The price of iron ore has tumbled 36 percent in the past year. Ore with 62 percent content traded at $56.21 a dry ton on Monday, according to data compiled by Metal Bulletin Ltd. It touched $44.59 on July 8, a record for data going back to May 2009, and two-thirds lower than the level when Eder in 2012 said prices would tumble on weaker Chinese growth and increased supply.

“There is so much iron-ore and coal in the market that it makes sense to do some shopping around,” Eder said Thursday. “This is much easier than in the past.”

He sees further weakness in China, with steel mills closing as the world’s largest producer of the metal remakes its industry.

“The need for a steel industry restructuring in China has surged sharply,” said Eder, who sees 300 million to 400 million tons of unneeded capacity in the nation. “The least one should expect is that no new capacities are coming in China over the next years and the gradual closure of obsolete capacities.”

His views echo those of Lakshmi Mittal, billionaire chief of ArcelorMittal, the biggest steelmaker. Mittal said July 31 that falling steel prices will squeeze Chinese producers, accelerating state plans to close mills.

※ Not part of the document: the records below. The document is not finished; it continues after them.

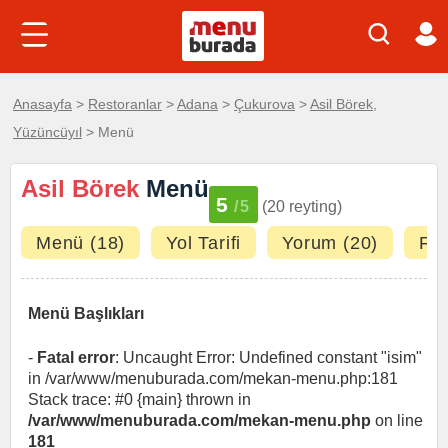
Anasayfa
>
Restoranlar
>
Adana
>
Çukurova
>
Asil Börek,
Yüzüncüyıl
> Menü
Asil Börek
Menü
5
/5
(20 reyting)
Menü (18)
Yol Tarifi
Yorum (20)
Fot
Menü Başlıkları
-
Fatal error
: Uncaught Error: Undefined constant "isim"
in /var/www/menuburada.com/mekan-menu.php:181
Stack trace: #0 {main} thrown in
/var/www/menuburada.com/mekan-menu.php
on line
181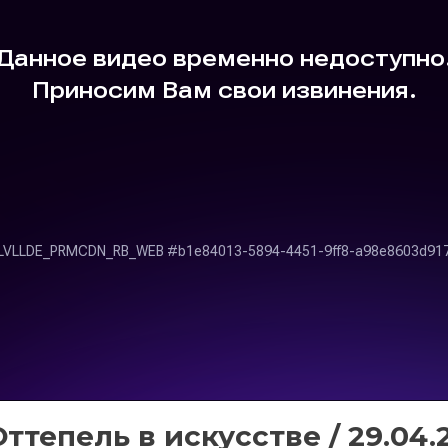
ттепель в искусстве / 29.04.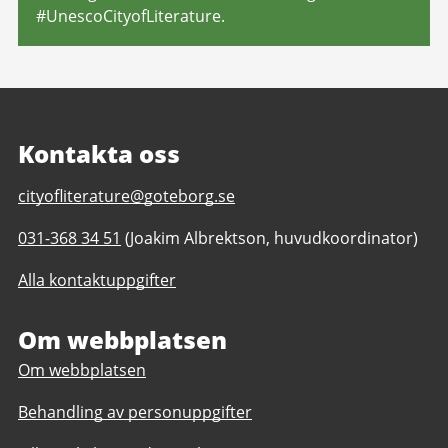
#UnescoCityofLiterature.
Kontakta oss
E-
cityofliterature@goteborg.se
post
Telefonnummer
031-368 34 51
(Joakim Albrektson, huvudkoordinator)
till
till
Litteraturstaden
Alla kontaktuppgifter
Litteraturstaden
Göteborg
Göteborg
Om webbplatsen
Om webbplatsen
Behandling av personuppgifter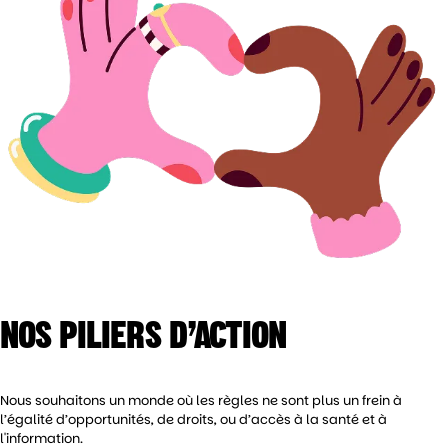
NOS PILIERS D’ACTION
Nous souhaitons un monde où les règles ne sont plus un frein à
l’égalité d’opportunités, de droits, ou d’accès à la santé et à
l'information.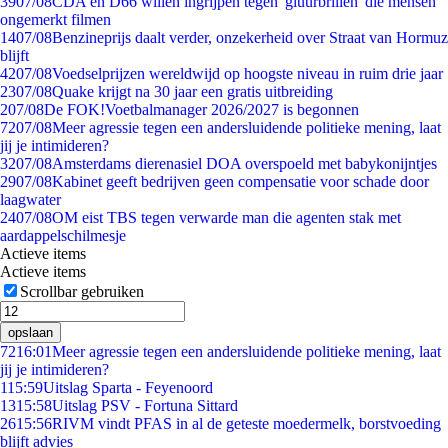
39
07/08
CDA en D66 willen ingrijpen tegen 'gluurbrillen' die mensen
ongemerkt filmen
14
07/08
Benzineprijs daalt verder, onzekerheid over Straat van Hormuz
blijft
42
07/08
Voedselprijzen wereldwijd op hoogste niveau in ruim drie jaar
23
07/08
Quake krijgt na 30 jaar een gratis uitbreiding
2
07/08
De FOK!Voetbalmanager 2026/2027 is begonnen
72
07/08
Meer agressie tegen een andersluidende politieke mening, laat
jij je intimideren?
32
07/08
Amsterdams dierenasiel DOA overspoeld met babykonijntjes
29
07/08
Kabinet geeft bedrijven geen compensatie voor schade door
laagwater
24
07/08
OM eist TBS tegen verwarde man die agenten stak met
aardappelschilmesje
Actieve items
Actieve items
Scrollbar gebruiken
opslaan
72
16:01
Meer agressie tegen een andersluidende politieke mening, laat
jij je intimideren?
1
15:59
Uitslag Sparta - Feyenoord
13
15:58
Uitslag PSV - Fortuna Sittard
26
15:56
RIVM vindt PFAS in al de geteste moedermelk, borstvoeding
blijft advies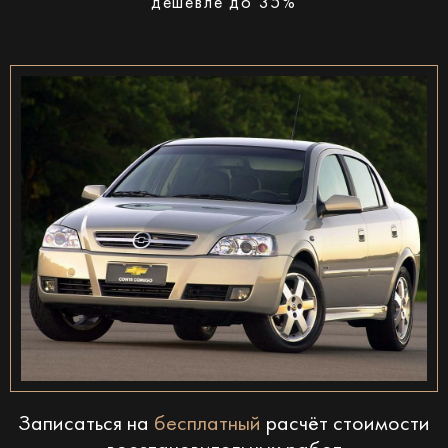
дешевле до 35%
Записаться на
бесплатный
расчёт стоимости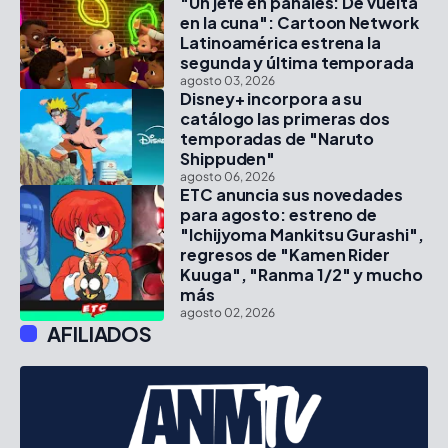
"Un jefe en pañales: De vuelta
en la cuna": Cartoon Network
Latinoamérica estrena la
segunda y última temporada
agosto 03, 2026
Disney+ incorpora a su
catálogo las primeras dos
temporadas de "Naruto
Shippuden"
agosto 06, 2026
ETC anuncia sus novedades
para agosto: estreno de
"Ichijyoma Mankitsu Gurashi",
regresos de "Kamen Rider
Kuuga", "Ranma 1/2" y mucho
más
agosto 02, 2026
AFILIADOS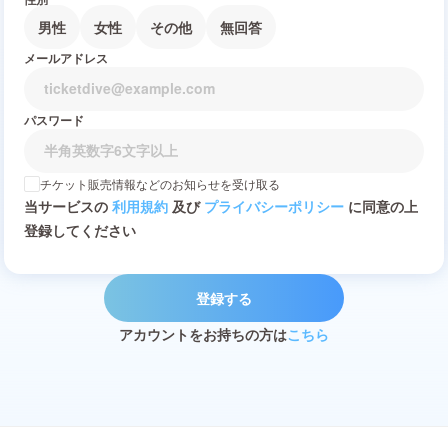
男性
女性
その他
無回答
メールアドレス
パスワード
チケット販売情報などのお知らせを受け取る
当サービスの
利用規約
及び
プライバシーポリシー
に同意の上
登録してください
登録する
アカウントをお持ちの方は
こちら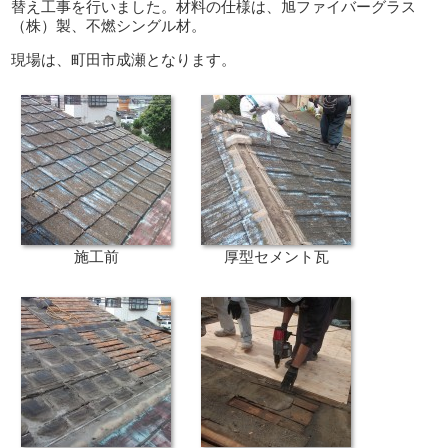
替え工事を行いました。材料の仕様は、旭ファイバーグラス
（株）製、不燃シングル材。
現場は、町田市成瀬となります。
施工前
厚型セメント瓦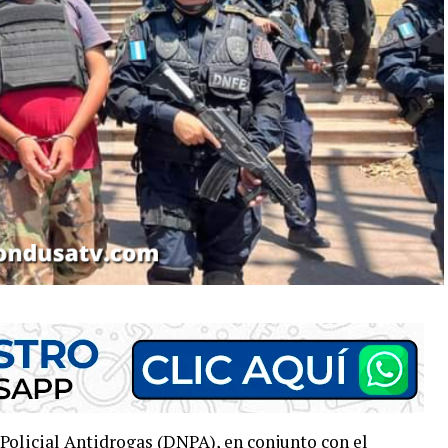
Policial Antidrogas (
DNPA
), en conjunto con el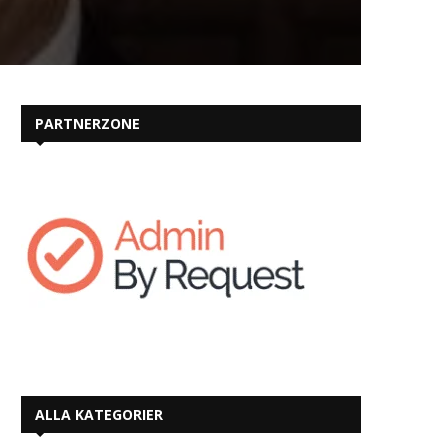
PARTNERZONE
ALLA KATEGORIER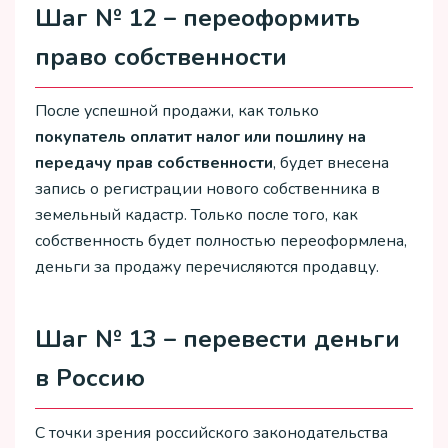
Шаг № 12 – переоформить
право собственности
После успешной продажи, как только
покупатель оплатит налог или пошлину на
передачу прав собственности
, будет внесена
запись о регистрации нового собственника в
земельный кадастр. Только после того, как
собственность будет полностью переоформлена,
деньги за продажу перечисляются продавцу.
Шаг № 13 – перевести деньги
в Россию
С точки зрения российского законодательства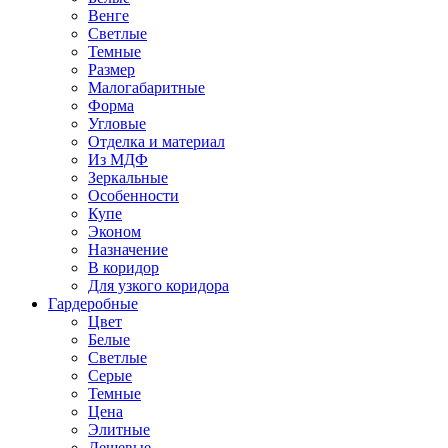
Венге
Светлые
Темные
Размер
Малогабаритные
Форма
Угловые
Отделка и материал
Из МДФ
Зеркальные
Особенности
Купе
Эконом
Назначение
В коридор
Для узкого коридора
Гардеробные
Цвет
Белые
Светлые
Серые
Темные
Цена
Элитные
Дешевые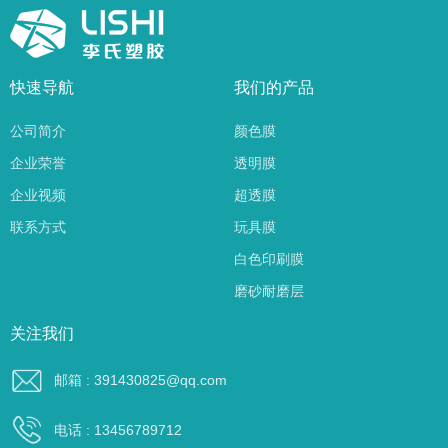
快速导航
我们的产品
公司简介
颜色膜
企业荣誉
透明膜
企业视频
超透膜
联系方式
玩具膜
白色印刷膜
磨砂耐磨层
关注我们
邮箱 : 391430825@qq.com
电话 : 13456789712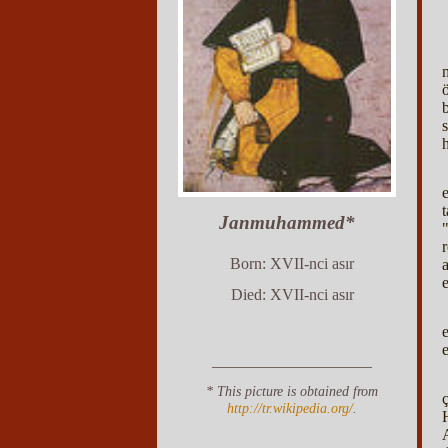
Janmuhammed*
Born: XVII-nci asır
Died: XVII-nci asır
____________________
* This picture is obtained from
http://tr.wikipedia.org/
.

Among the miners, Rio Tinto sees output reaching 1 billion tons by 2030, Vale expects 900 million tons by 2025 and BHP Billiton as much as 985 million tons by the mid-2020s even after trimming its forecast last month.

Robust Review

Rio, BHP and Vale have expressed confidence in their outlooks for growth. BHP CEO Andrew Mackenzie said Aug. 25 that the company had gone into “incredible detail” in reaching its revised figures, while Rio’s Sam Walsh said Aug. 6 the company’s estimates had been put through a “robust review.” The miners referred to their earlier statements when contacted by Bloomberg on Tuesday.

Eder can’t share their optimism.

“Looking at the most recent developments in China, I do not see at least for the next few years the financing power to do the large construction projects that these enormous volumes of steel will be needed for,” he said. “Maybe in the next 25 to 30 years, but not in the next 10 years.”